Punctuation is crap. The tagspewer needs some work, and tests. Plus the new sentence-tokenizer I added solves some problems, but re-opens some old wounds.

@hugovk - let's call it a month. Even though there's 23 minutes to go....

MichaelPaulukonis commented 8 years ago

So, while I am less than impressed with my own output this year (in contrast, I was delighted with my progress last year, even if it still fell short of expectations), this project has come a long ways, and has some ways to go. I think I'll even be implementing some text-cleanups I've been envisioning for about 4 or 5 years, now.

MichaelPaulukonis commented 8 years ago

A curious sub-project would be to recreate the famous openeing sentence of Neuromancer multiple times with a given tag-bag lexicon per book n, then on to the next tag-bag lexicon.

The sky above the port was the color of television, tuned to a dead channel.


A sound that some magnitude flew the bomb on spasmodic, humped to a vast round. THE prostration in This spears was some Conversation of two, published to a true Ahab.

As long as the sentences stay under 140 chars, that sounds like a bot-project....

MichaelPaulukonis commented 8 years ago

Tagspewer is now public on npm: https://www.npmjs.com/package/tagspewer

The Neuromancer idea is in-progress as portskybot. Not complicated, but I was waiting on getting certain aspects of tagspewer working, and published.

ikarth commented 8 years ago

Oh! I could really have used Tagspewer three years ago.

MichaelPaulukonis commented 8 years ago

After considerable delay and a couple of intermediate projects, portskybot is live @ https://twitter.com/portskybot

Repo: https://github.com/MichaelPaulukonis/portskybot

var template = 'DT NN IN DT NN VBD DT NN IN NN , VBN TO DT JJ NN .';


A machine-made of the explosion said a answer of child, laminated to the overhead eight.

The code of the screen rolled the Sense with splinter, known to the black sunlight.

The suit behind the hand was a ship of iron, hunted to the much flight.

The technology up the solitaire was the throat up immortality, swiveled to some colorless corporation.

enkiv2 commented 8 years ago

It looks like you have some spurious capitalization preserved.
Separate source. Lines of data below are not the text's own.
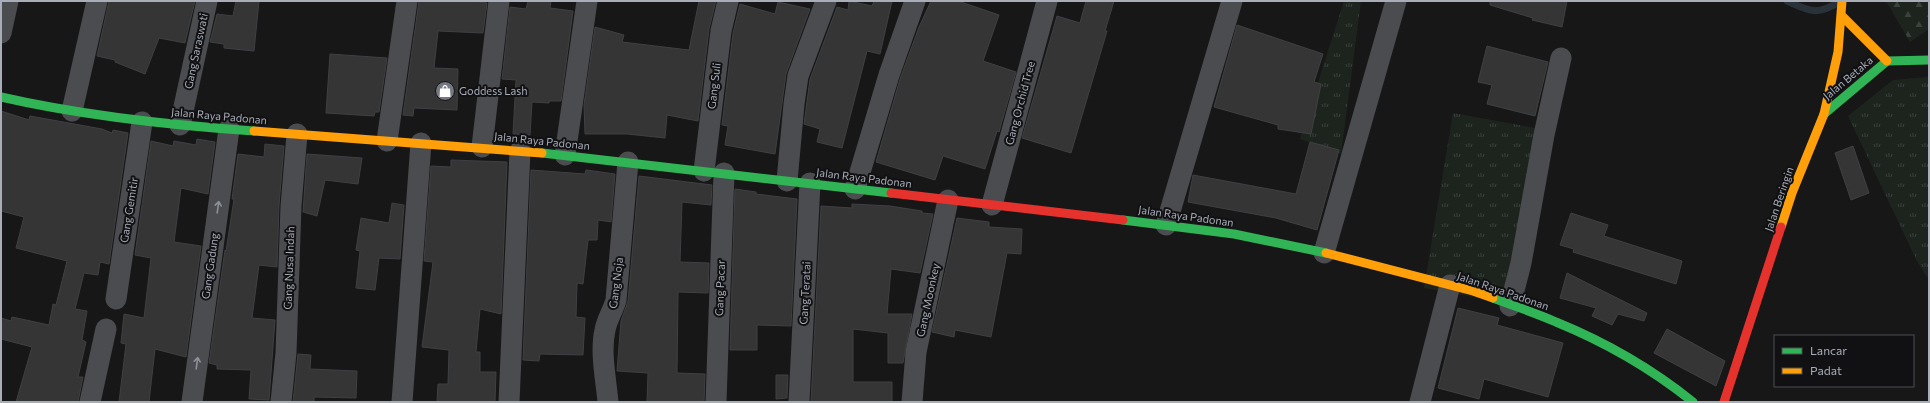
<svg xmlns="http://www.w3.org/2000/svg" width="1930" height="403" viewBox="0 0 1930 403" font-family="Commissioner,sans-serif">
	<defs>
		<pattern id="grass-tufts" width="24" height="20" patternUnits="userSpaceOnUse"><rect width="24" height="20" fill="#1d241e"/><path d="M3 7l-1-3M5 7V3M7 7l1-3M15 17l-1-3M17 17v-4M19 17l1-3" fill="none" stroke="#3b413d"/></pattern>
		<pattern id="forest-firs" width="22" height="20" patternUnits="userSpaceOnUse"><rect width="22" height="20" fill="#1d241e"/><path d="M5 1l3.5 6h-7zM16 11l3.5 6h-7z" fill="#3b413d"/></pattern>
	</defs>
	<rect width="100%" height="100%" fill="#171717"/>
	<path fill="url(#grass-tufts)" d="M1344,1H1361L1341,154L1300,139Z
		M1929,77V280L1917,261L1848,116L1893,80Z
		M1453,113L1541,129L1508,303L1424,288Z"/>
	<path fill="url(#forest-firs)" d="M1886,1H1929V29L1910,42Z"/>
	<g fill="none" stroke-linecap="round" stroke-linejoin="round">
		<path stroke="#2a3239" stroke-width="7" d="M1787,1C1809,11 1817,16 1839,2"/>
	</g>
	<path fill="#353536" stroke="#3f4043" d="M109,1H195L185,43L159,38L145,74L115,62V60L97,56Z
		M236,1H259L254,51L224,48V44L210,42L217,14L233,16Z
		M419,1H474L487,3L483,33L438,31L434,68L458,69L457,110L414,108L413,116L403,115Z
		M528,1H551L550,8L573,11L561,101H549V103L532,102L530,135L513,134L516,80L502,79L510,7L526,9Z
		M699,1H716L709,29L698,121L667,115L665,138L627,134H585L584,105L595,27L624,35L622,42L689,50Z
		M849,1L872,6L874,1H892L880,54L867,51L842,148L817,142L820,129L804,124L810,79L837,7L848,10Z
		M931,1H958L999,15L983,61L1016,72L999,132L997,131L985,169L943,156L935,180L876,162L900,79L919,27Z
		M1086,1H1114L1105,31H1107L1071,153L1022,138L1057,16L1080,23Z
		M1490,1H1567L1562,27L1532,20L1533,18L1490,5Z
		M778,2L810,9L786,74L775,154L725,145L728,126L722,125L733,33L740,4L775,14Z
		M1237,25L1323,54L1314,82L1321,84L1311,134L1278,129V125L1214,107Z
		M1487,46L1548,62L1535,116L1487,104L1492,85L1478,82Z
		M330,54L387,58L379,112H375L374,116L326,113Z
		M1,111L29,120L30,116L102,129L112,133L113,130L128,133L109,264L100,262L98,275L84,273L75,309L87,311L82,340L86,342L78,377H83L78,402H16L32,347L1,339V318L11,321L12,317L49,325L53,304L56,305L67,261L16,248L24,217L1,211Z
		M197,139L215,142L208,194L181,188L174,242L201,246L186,357L155,349L149,402H119L126,344L121,343L124,314L144,318L151,258L135,255L151,141L173,146L174,141L196,145Z
		M1310,142L1339,150L1317,230L1276,218L1188,202L1193,175L1296,194Z
		M265,144L284,146L279,205L277,267L259,265L252,318L275,320L269,400L249,399L251,370L217,369V365L209,363L225,250L226,251L234,199H232L238,154L264,157Z
		M1853,146L1869,193L1851,200L1835,153Z
		M307,154L362,158L358,184L325,180L317,216L303,212Z
		M451,160L507,162L501,314L480,309L476,352H480V372H496L495,402H437L438,384H448L449,350L422,347L433,262L424,261L431,166L451,167Z
		M531,170L585,174L586,170L615,174L611,222L598,220L597,240H588L583,284L577,283L576,317L585,318L583,355L540,354L539,361L523,360Z
		M639,176L712,185L711,205L682,202L680,262L709,263L708,293L678,292L677,373L705,374L704,402H647L648,373L617,371L621,321L628,301Z
		M735,189L756,192V194L797,199L791,326L757,325V350H730Z
		M392,203L404,205L400,259L379,258L375,290L356,288L360,251L356,250L361,218L389,223Z
		M852,204L890,206L922,211V213L933,214L920,273L891,269L887,314H912L903,363H888V333L853,329V382H892V402H811L821,206L852,208Z
		M1571,213L1608,225L1604,236L1682,261L1676,284L1573,252L1574,249L1560,245Z
		M957,218L989,222V227L1022,229L1021,254L1007,253L991,337L955,330L954,337L932,332Z
		M1567,273L1647,313L1644,321L1618,314L1612,325L1592,316L1596,308L1560,298Z
		M1458,308L1499,318L1497,325L1563,343L1548,397L1484,379L1479,399L1438,388Z
		M1667,329L1725,361L1716,386L1654,353Z
		M298,354L311,355L310,369L357,371L356,398L314,397V402H293Z
		M776,375H788L787,398L776,399Z"/>
	<g fill="none" stroke-linecap="round" stroke-linejoin="round">
		<path stroke="#4b4c50" stroke-width="21" d="M1,33L8,1
			M72,111L97,1
			M180,125L207,1
			M387,141L407,1
			M482,147L499,1
			M565,155L587,1
			M704,171L721,31L728,1
			M787,181L794,104L798,76L826,1
			M855,189L889,75L915,1
			M992,205L1047,1
			M1166,225L1232,1
			M1324,253L1396,1
			M116,299L142,122
			M1510,306L1521,263L1544,135L1561,58
			M90,402L106,329
			M192,402L229,129
			M281,402L286,353L291,206L297,134
			M402,402L421,143
			M509,402L520,151
			M608,402C606,379 600,352 605,330C607,319 613,311 616,300L628,162
			M716,402L724,173
			M799,402L810,183
			M912,402L916,352L948,200
			M1420,402L1450,285"/>
		<path stroke="#30b455" stroke-width="9" d="M1,97C84,116 168,125 254,131
			M1824,114L1887,61L1929,60
			M542,153L891,193
			M1123,220L1234,234L1326,253
			M1493,298C1514,306 1536,313 1556,322C1605,342 1652,369 1693,402"/>
		<path stroke="#ff9f0a" stroke-width="9" d="M1841,15L1887,61
			M254,131L542,153
			M1781,227L1792,193L1824,114L1838,52L1842,1
			M1326,253L1473,291L1493,298"/>
		<path stroke="#e5322d" stroke-width="9" d="M891,193L1123,220
			M1724,402L1781,227"/>
	</g>
	<defs><path id="oneway-shaft" d="M-6 0H5M1.5-3L5.5 0L1.5 3" fill="none" stroke-width="1.6" stroke-linecap="round" stroke-linejoin="round"/></defs>
	<g stroke="#8c9099">
		<use href="#oneway-shaft" transform="translate(218 207) rotate(-82)"/>
		<use href="#oneway-shaft" transform="translate(197 363) rotate(-82)"/>
	</g>
	<defs>
		<g id="shop-disc" transform="scale(1)"><circle r="9.5" fill="#757880" stroke="#111113"/><path d="M-5-2.5h2.3a2.7 3.5 0 0 1 5.4 0H5L5.5 6h-11ZM-1.5-2.5h3a1.5 2.3 0 0 0-3 0Z" fill="#fff"/></g>
	</defs>
	<g fill-rule="evenodd">
		<use href="#shop-disc" x="445" y="91"/>
	</g>
	<g text-anchor="middle" stroke-width="4" stroke-linejoin="round" paint-order="stroke">
		<g font-size="11" fill="#a8adb8" stroke="#111113">
			<text transform="translate(196 51) rotate(-78)" y="4">Gang Saraswati</text>
			<text transform="translate(1848 78) rotate(-40)" y="4">Jalan Betaka</text>
			<text transform="translate(714 86) rotate(-83)" y="4">Gang Suli</text>
			<text transform="translate(1020 103) rotate(-75)" y="4">Gang Orchid Tree</text>
			<text transform="translate(219 116) rotate(5)" y="4">Jalan Raya Padonan</text>
			<text transform="translate(542 141) rotate(6)" y="4">Jalan Raya Padonan</text>
			<text transform="translate(864 178) rotate(7)" y="4">Jalan Raya Padonan</text>
			<text transform="translate(1779 199) rotate(-71)" y="4">Jalan Beringin</text>
			<text transform="translate(129 210) rotate(-81)" y="4">Gang Gemitir</text>
			<text transform="translate(1186 216) rotate(8)" y="4">Jalan Raya Padonan</text>
			<text transform="translate(210 266) rotate(-82)" y="4">Gang Gadung</text>
			<text transform="translate(289 268) rotate(-88)" y="4">Gang Nusa Indah</text>
			<text transform="translate(616 283) rotate(-83)" y="4">Gang Noja</text>
			<text transform="translate(720 288) rotate(-88)" y="4">Gang Pacar</text>
			<text transform="translate(1503 291) rotate(19)" y="4">Jalan Raya Padonan</text>
			<text transform="translate(805 293) rotate(-87)" y="4">Gang Teratai</text>
			<text transform="translate(928 300) rotate(-78)" y="4">Gang Moonkey</text>
		</g>
		<g font-size="11" fill="#a8adb8" stroke="#111113" text-anchor="start">
			<text x="459" y="95">Goddess Lash</text>
		</g>
	</g>
	<rect width="1930" height="403" fill="none" stroke="#a8adb8" stroke-width="4"/>
	<rect x="1774" y="335" width="140" height="52" fill="#111113" stroke="#4d4f55"/>
	<rect x="1782" y="348" width="20" height="6" fill="#30b455" stroke="#4d4f55"/>
	<text x="1810" y="355" font-size="12" fill="#a8adb8">Lancar</text>
	<rect x="1782" y="368" width="20" height="6" fill="#ff9f0a" stroke="#4d4f55"/>
	<text x="1810" y="375" font-size="12" fill="#a8adb8">Padat</text>
</svg>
Is this to support proper nouns?

On Tue, Apr 5, 2016 at 9:39 AM Michael Paulukonis notifications@github.com wrote:

After considerable delay and a couple of intermediate projects, portskybot is live @ https://twitter.com/portskybot

Repo: https://github.com/MichaelPaulukonis/portskybot

var template = 'DT NN IN DT NN VBD DT NN IN NN , VBN TO DT JJ NN .';


A machine-made of the explosion said a answer of child, laminated to the overhead eight. https://twitter.com/portskybot/status/717259800632037376

The code of the screen rolled the Sense with splinter, known to the black sunlight. https://twitter.com/portskybot/status/717204561560276992

The suit behind the hand was a ship of iron, hunted to the much flight. https://twitter.com/portskybot/status/717174330078208002

The technology up the solitaire was the throat up immortality, swiveled to some colorless corporation. https://twitter.com/portskybot/status/717340339464482818

— You are receiving this because you are subscribed to this thread. Reply to this email directly or view it on GitHub https://github.com/dariusk/NaNoGenMo-2015/issues/169#issuecomment-205809136

MichaelPaulukonis commented 8 years ago

Or other parts that began a sentence. I haven't done any extra cleanup on that. Been thinking about it, and maybe fixing a/an issues. I would also like to be able to white-list known multi-part names, or other known entities, but... that's a larger issue.

But I went 2 months without a commit, so I decided to go live with what I had, and then think about further tweaks.

enkiv2 commented 8 years ago

Are you planning to attend demo night tomorrow?

On Tue, Apr 5, 2016 at 9:48 AM Michael Paulukonis notifications@github.com wrote:

Or other parts that began a sentence. I haven't done any extra cleanup on that. Been thinking about it, and maybe fixing a/an issues.

But I went 2 months without a commit, so I decided to go live with what I had, and then think about further tweaks.

— You are receiving this because you commented. Reply to this email directly or view it on GitHub https://github.com/dariusk/NaNoGenMo-2015/issues/169#issuecomment-205812944

MichaelPaulukonis commented 8 years ago

Don't think I can make it; it's been a rough month.